[INFORMATION PROVIDED]
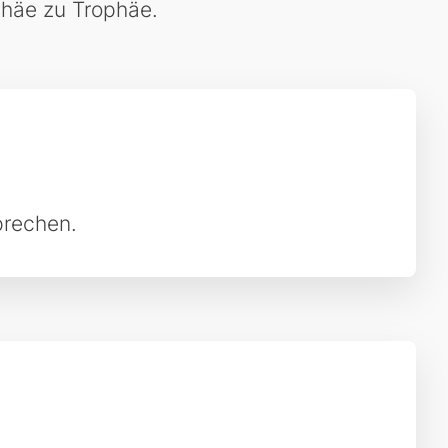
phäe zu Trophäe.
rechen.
==
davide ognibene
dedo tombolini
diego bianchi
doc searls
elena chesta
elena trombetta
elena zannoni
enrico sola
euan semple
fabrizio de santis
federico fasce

[WORK INSTRUCTION]
All lines above from the line with "diego bianchi" through the line with "federico fasce", both included, are to be set down exactly, with nothing else.

[RESPONSE]
diego bianchi
doc searls
elena chesta
elena trombetta
elena zannoni
enrico sola
euan semple
fabrizio de santis
federico fasce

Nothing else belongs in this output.